NASCAR?!?!? What?!?!?!

Author: Alan Topalian

I started my habit in February 2001. The Super Bowl had been played about two weeks earlier, and without football to watch on Sunday, I really didn't know what to do with myself all afternoon. Studying didn't feel like an option that day, so I was sitting in my room playing Madden when my friend came in telling me he had something good I should try. Naïve and a little curious, I took him up on his offer, and the sights I saw that day blew my mind. It was the Daytona 500 and also my first taste of NASCAR, and it was spectacular. It started with an enormous wreck that sent Tony Stewart hurtling airborne down a straightaway, and ended with Dale Earnhardt's tragic fatal last-lap crash. The race may have ended horrifically, but it inspired the development of Middlebury's first NASCAR society. Headed by Deuce Daniels, the group was founded on the principle that, in the absence of football and baseball, auto racing was a better TV option than regular season NBA action.

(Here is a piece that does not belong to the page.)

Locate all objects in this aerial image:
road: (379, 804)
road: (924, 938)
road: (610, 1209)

Most people at Middlebury either take on an air of indignant superiority or they feign shock whenever I voice support for NASCAR, and then follow with the obligatory foolish and annoying comments like, "you're not from the South," or, "don't you need a mullet to like NASCAR?" The worst offense occurs when people say, "oh, it's so stupid! They just go around in circles!"

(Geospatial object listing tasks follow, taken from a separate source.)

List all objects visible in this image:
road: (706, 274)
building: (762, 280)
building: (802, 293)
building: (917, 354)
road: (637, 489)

I really don't want to preach, but if you're ever inclined to say that to a NASCAR fan, it would be best to resist the temptation. It's a statement based wholly on ignorance, and it's frustrating to hear.
There is no reason to dislike racing. What's wrong with forty unbelievably loud American cars rumbling at 180 m.p.h. inches from one another, with the occasional multi-car crashes interspersed? When a Busch Series race ends, two 30 packs of Busch are proudly displayed on the roof of the victorious car, because, as we all know, fast cars and beer make a truly winning combination. Furthermore, the TV commentary is simply fantastic: During one race earlier this season, Larry McReynolds, an announcer with a strong Southern accent, proud to show off his geographical expertise, proclaimed, "Last week, team owner Richard Childress went up there to the Yukon Territories, right up there by Antarctica, huntin' polar bear!"

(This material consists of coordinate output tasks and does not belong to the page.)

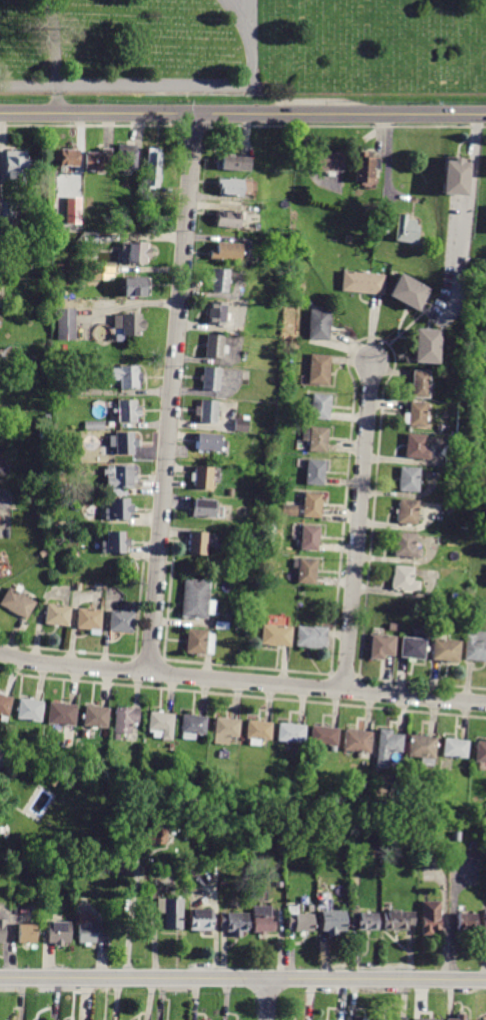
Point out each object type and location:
road: (240, 10)
road: (54, 42)
park: (243, 57)
road: (167, 86)
road: (242, 114)
building: (66, 157)
building: (98, 160)
building: (125, 160)
building: (330, 162)
building: (233, 164)
building: (15, 166)
building: (365, 168)
building: (153, 170)
building: (456, 177)
building: (234, 187)
building: (0, 198)
road: (468, 202)
building: (164, 206)
building: (10, 208)
building: (75, 211)
building: (228, 219)
building: (384, 224)
building: (408, 230)
building: (90, 238)
building: (11, 245)
building: (135, 251)
building: (226, 251)
building: (93, 273)
building: (219, 280)
building: (363, 282)
building: (136, 287)
building: (409, 291)
building: (0, 303)
building: (216, 313)
building: (44, 318)
building: (129, 323)
building: (66, 324)
building: (319, 325)
building: (214, 346)
building: (428, 346)
building: (319, 369)
building: (126, 378)
building: (211, 379)
building: (421, 384)
road: (171, 393)
building: (320, 406)
building: (128, 411)
building: (207, 412)
building: (418, 414)
building: (240, 424)
building: (94, 425)
building: (44, 435)
building: (315, 439)
building: (123, 443)
building: (210, 443)
building: (417, 446)
building: (60, 456)
building: (58, 471)
building: (315, 472)
building: (120, 476)
building: (201, 477)
building: (409, 479)
building: (312, 505)
building: (203, 507)
building: (469, 508)
building: (118, 510)
building: (289, 510)
building: (407, 511)
road: (359, 526)
building: (309, 538)
building: (114, 543)
building: (198, 543)
building: (406, 545)
building: (307, 571)
building: (0, 576)
building: (404, 579)
building: (195, 598)
building: (17, 603)
building: (58, 615)
building: (89, 618)
building: (122, 621)
building: (222, 625)
building: (393, 628)
building: (276, 635)
building: (311, 637)
building: (199, 642)
building: (382, 646)
building: (475, 646)
building: (445, 648)
building: (412, 649)
road: (242, 682)
building: (5, 705)
building: (30, 710)
building: (62, 714)
building: (96, 717)
building: (125, 719)
building: (161, 725)
building: (192, 725)
building: (225, 730)
building: (258, 732)
building: (291, 733)
building: (324, 736)
building: (357, 741)
building: (386, 747)
building: (455, 748)
building: (422, 749)
building: (481, 755)
building: (2, 758)
building: (52, 781)
building: (157, 833)
building: (454, 836)
building: (476, 857)
building: (124, 866)
building: (81, 871)
building: (170, 912)
building: (429, 917)
building: (261, 919)
building: (200, 920)
building: (299, 920)
building: (398, 920)
road: (128, 921)
building: (364, 921)
building: (485, 921)
building: (333, 922)
building: (466, 922)
building: (235, 923)
building: (2, 930)
building: (58, 933)
building: (27, 934)
building: (86, 934)
road: (243, 979)
road: (268, 999)
building: (459, 1017)
building: (399, 1018)
building: (201, 1019)
building: (429, 1019)
building: (481, 1019)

The Yankees-Red Sox rivalry seems as fierce as the Bayside-Valley rivalry when compared to some NASCAR feuds. When a competitor's life can be ended instantly by an adversary during a race, perceived acts of disrespect among drivers have much more profound consequences than in any other sport.I know I'm not alone. Watching football on Sunday is a ritual, and when it ends, NASCAR emerges as a savior, distracting us until next Labor Day.